> **Try it**:
Rewrite every line from the first one up to and including the line containing "left knee: (108, 249, 0)", scaling each keypoint value in parentheses (the x and y coordinates and the depth) by 0.55 and rounding to whole numbers, with halves rounded up. Keep all other text, including the box numbers, unchanged.

> **Exercise data**:
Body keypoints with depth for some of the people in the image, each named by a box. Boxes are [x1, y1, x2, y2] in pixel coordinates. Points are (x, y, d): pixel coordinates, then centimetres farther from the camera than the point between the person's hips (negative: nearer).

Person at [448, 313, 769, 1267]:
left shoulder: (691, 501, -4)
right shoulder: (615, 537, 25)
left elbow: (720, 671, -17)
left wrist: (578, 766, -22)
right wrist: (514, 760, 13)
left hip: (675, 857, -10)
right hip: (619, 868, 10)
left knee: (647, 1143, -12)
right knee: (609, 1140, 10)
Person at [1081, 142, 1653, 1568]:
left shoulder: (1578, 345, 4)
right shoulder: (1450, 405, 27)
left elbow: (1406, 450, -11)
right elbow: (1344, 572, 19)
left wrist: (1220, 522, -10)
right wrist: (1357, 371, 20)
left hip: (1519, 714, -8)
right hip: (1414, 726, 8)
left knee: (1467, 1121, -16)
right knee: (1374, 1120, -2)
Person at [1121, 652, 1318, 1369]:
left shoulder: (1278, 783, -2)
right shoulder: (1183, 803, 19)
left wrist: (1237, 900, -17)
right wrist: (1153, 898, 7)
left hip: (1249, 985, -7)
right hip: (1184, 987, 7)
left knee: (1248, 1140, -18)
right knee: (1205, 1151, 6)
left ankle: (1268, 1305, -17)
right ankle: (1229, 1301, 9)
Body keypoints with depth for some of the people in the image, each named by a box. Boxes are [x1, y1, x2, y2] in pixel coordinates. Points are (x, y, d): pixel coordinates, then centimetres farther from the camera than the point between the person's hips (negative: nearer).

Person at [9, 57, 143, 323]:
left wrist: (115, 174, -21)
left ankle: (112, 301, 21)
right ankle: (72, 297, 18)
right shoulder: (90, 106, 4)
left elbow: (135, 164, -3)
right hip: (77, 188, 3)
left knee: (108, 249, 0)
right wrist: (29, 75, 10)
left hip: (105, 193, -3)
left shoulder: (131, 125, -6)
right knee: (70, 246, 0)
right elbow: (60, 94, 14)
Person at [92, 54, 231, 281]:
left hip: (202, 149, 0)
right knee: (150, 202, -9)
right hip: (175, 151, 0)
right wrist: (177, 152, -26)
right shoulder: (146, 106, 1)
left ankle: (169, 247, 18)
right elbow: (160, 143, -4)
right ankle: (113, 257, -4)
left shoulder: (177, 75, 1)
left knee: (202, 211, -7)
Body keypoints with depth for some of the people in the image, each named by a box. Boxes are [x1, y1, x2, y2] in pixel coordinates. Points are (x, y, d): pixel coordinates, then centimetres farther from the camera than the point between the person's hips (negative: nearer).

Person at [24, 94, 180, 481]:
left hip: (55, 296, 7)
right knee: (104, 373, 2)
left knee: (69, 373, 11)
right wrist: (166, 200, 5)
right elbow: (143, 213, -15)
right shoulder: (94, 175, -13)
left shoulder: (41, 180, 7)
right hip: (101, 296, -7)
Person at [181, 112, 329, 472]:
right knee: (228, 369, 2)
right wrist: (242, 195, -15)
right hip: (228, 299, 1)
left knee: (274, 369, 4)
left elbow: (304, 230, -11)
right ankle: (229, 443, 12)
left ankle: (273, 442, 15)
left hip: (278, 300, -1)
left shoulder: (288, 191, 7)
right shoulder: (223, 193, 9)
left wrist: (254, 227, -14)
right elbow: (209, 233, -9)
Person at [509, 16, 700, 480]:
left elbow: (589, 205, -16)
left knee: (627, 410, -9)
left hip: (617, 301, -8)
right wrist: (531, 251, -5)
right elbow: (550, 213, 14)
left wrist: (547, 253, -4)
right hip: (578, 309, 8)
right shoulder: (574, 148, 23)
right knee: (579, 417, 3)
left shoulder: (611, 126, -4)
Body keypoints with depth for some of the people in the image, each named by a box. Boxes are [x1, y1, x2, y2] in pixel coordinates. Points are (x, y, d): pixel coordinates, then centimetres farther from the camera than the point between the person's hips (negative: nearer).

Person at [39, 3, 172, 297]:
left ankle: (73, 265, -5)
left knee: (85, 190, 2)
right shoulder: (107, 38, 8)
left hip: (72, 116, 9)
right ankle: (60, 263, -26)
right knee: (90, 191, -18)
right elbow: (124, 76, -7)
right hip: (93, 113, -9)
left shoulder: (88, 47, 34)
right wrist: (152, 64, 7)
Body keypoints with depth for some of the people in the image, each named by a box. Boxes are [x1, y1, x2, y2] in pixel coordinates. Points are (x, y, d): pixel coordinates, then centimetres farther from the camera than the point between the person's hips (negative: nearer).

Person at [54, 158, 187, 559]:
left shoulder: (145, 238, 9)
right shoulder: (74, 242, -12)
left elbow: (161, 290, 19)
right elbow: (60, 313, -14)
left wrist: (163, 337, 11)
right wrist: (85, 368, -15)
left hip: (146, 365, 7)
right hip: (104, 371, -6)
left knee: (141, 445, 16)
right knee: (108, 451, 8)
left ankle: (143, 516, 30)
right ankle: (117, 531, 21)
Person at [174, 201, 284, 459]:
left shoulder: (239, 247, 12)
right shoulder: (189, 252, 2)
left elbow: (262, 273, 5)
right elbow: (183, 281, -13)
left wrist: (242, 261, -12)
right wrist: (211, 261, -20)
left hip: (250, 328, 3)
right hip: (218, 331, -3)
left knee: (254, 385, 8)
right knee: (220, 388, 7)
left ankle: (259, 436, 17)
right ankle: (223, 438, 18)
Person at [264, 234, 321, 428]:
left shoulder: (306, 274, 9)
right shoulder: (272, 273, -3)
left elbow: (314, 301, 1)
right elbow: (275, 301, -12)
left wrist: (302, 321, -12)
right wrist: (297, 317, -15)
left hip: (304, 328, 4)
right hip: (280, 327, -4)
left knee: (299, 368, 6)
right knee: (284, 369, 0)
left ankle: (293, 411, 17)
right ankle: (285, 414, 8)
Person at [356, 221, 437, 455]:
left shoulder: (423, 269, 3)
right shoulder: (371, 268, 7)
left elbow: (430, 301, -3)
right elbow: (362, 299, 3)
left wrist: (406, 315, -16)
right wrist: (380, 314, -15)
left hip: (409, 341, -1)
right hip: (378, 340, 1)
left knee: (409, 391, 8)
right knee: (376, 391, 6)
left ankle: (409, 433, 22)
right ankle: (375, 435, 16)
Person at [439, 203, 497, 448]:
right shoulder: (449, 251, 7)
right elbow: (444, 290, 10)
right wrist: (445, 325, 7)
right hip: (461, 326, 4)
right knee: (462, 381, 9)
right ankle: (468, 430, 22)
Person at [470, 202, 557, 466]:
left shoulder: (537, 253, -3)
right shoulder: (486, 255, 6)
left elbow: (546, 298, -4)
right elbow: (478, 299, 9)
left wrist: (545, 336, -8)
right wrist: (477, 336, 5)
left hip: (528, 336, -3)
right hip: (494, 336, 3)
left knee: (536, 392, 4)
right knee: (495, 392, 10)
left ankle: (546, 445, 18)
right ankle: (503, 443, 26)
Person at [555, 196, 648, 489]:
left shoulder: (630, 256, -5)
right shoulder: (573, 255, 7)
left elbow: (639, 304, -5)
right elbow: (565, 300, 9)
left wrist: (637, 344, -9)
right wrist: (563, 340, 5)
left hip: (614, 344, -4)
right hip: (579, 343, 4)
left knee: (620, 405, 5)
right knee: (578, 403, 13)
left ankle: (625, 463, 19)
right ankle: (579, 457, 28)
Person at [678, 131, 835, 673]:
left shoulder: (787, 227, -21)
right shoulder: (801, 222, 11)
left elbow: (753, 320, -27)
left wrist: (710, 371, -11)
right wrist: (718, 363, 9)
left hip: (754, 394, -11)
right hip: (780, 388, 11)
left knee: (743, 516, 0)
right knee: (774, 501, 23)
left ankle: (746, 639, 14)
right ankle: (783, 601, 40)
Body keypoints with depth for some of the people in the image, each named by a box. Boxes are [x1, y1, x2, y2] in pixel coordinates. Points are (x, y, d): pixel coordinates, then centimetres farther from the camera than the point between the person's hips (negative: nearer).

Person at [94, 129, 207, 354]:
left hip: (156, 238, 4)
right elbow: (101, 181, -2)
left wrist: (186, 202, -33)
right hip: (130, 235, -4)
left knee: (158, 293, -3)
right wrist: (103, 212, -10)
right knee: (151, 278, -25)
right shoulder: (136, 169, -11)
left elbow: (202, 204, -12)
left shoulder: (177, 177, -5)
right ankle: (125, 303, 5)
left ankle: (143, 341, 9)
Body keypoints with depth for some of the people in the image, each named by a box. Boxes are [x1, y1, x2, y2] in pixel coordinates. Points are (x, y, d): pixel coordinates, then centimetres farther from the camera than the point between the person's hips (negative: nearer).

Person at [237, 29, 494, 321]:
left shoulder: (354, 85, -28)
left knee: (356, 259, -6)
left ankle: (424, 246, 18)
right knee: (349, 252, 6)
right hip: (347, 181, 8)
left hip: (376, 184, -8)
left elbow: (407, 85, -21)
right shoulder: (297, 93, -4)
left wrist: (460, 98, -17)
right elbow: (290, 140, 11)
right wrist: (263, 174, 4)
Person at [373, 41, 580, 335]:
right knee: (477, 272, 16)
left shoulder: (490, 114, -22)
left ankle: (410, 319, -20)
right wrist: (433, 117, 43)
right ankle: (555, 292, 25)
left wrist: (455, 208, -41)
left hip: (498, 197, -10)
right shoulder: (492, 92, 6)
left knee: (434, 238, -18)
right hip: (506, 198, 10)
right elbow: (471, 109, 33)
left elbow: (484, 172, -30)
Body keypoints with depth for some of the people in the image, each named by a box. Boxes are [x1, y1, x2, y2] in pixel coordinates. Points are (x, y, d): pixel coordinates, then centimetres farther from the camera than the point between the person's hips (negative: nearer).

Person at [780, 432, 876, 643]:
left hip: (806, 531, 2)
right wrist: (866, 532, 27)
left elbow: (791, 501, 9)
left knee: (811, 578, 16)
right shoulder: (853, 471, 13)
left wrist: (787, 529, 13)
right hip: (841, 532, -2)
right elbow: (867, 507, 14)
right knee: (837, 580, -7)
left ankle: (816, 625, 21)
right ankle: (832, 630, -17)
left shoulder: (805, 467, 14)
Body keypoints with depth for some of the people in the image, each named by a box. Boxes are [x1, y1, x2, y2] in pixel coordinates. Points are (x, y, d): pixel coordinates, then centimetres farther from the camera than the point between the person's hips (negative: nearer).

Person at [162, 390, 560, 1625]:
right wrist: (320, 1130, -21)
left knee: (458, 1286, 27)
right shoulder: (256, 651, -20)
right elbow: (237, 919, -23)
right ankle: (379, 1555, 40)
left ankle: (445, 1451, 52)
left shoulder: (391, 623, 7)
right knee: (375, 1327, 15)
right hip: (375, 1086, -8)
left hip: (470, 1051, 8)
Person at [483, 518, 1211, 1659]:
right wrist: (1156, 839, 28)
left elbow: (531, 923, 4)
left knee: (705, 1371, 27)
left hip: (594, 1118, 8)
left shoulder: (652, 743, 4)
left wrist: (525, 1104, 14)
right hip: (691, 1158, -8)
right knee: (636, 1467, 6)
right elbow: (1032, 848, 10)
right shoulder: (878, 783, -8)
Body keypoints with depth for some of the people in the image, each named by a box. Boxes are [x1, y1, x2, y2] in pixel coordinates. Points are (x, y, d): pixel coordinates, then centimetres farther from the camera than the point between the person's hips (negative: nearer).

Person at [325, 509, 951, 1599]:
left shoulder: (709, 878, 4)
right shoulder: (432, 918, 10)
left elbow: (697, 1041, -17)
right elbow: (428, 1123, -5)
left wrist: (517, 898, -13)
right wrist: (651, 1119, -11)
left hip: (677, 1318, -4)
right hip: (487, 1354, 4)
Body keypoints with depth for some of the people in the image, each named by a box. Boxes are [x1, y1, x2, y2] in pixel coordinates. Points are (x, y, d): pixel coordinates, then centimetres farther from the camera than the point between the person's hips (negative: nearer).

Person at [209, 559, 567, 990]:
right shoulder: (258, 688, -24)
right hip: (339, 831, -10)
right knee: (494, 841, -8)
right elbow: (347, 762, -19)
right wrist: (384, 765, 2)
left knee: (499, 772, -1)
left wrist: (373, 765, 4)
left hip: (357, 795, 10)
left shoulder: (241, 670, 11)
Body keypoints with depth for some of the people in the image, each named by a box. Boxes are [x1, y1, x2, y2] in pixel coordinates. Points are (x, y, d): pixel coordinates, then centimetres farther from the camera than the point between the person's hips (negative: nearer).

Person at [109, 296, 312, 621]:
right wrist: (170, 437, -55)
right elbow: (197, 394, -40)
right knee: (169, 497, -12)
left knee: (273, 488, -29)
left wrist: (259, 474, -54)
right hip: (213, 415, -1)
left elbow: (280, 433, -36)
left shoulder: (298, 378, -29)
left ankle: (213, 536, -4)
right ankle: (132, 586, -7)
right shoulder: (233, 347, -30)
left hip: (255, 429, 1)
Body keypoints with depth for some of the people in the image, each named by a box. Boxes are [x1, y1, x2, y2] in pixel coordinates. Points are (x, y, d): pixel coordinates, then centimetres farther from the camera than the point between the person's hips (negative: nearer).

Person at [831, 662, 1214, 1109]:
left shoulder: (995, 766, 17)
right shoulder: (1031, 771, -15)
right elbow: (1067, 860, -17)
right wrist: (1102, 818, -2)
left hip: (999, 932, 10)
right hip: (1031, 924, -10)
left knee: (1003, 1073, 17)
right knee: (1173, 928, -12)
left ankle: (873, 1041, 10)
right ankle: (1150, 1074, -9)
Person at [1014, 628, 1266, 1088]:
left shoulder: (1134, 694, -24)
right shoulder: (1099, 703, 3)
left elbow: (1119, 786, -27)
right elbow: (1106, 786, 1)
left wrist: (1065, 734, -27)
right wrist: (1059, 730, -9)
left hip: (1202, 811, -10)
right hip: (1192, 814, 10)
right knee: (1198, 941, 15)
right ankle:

> **Result of this task**:
Body keypoints with depth for some of the people in the image, each named by a box. Boxes are [x1, y1, x2, y2] in pixel coordinates. Points are (x, y, d): pixel coordinates, then centimetres farther from the camera than the point between the person's hips (negative: nearer).

Person at [448, 313, 769, 1267]:
left shoulder: (380, 276, -2)
right shoulder: (338, 295, 14)
left elbow: (396, 369, -9)
left wrist: (318, 421, -12)
right wrist: (283, 418, 7)
left hip: (371, 471, -6)
right hip: (340, 477, 6)
left knee: (356, 629, -7)
right knee: (335, 627, 6)
Person at [1081, 142, 1653, 1568]:
left shoulder: (868, 190, 2)
right shoulder: (798, 223, 15)
left elbow: (773, 248, -6)
right elbow: (739, 315, 10)
left wrist: (671, 287, -6)
right wrist: (746, 204, 11)
left hip: (835, 393, -4)
right hip: (778, 399, 4)
left knee: (807, 617, -9)
right knee: (756, 616, -1)
Person at [1121, 652, 1318, 1369]:
left shoulder: (703, 431, -1)
right shoulder: (651, 442, 10)
left wrist: (680, 495, -9)
right wrist: (634, 494, 4)
left hip: (687, 542, -4)
right hip: (651, 543, 4)
left knee: (686, 627, -10)
right knee: (663, 633, 3)
left ankle: (697, 718, -9)
right ankle: (676, 716, 5)
Body keypoints with depth for some of the people in the image, each named by a box. Boxes are [x1, y1, x2, y2] in pixel coordinates. Points are (x, y, d): pixel coordinates, then centimetres farther from the camera than the point between the person's hips (negative: nearer).

Person at [9, 57, 143, 323]:
left wrist: (63, 96, -12)
left ankle: (62, 166, 12)
right ankle: (40, 163, 10)
right shoulder: (50, 58, 2)
left elbow: (74, 90, -2)
right hip: (42, 103, 2)
left knee: (59, 137, 0)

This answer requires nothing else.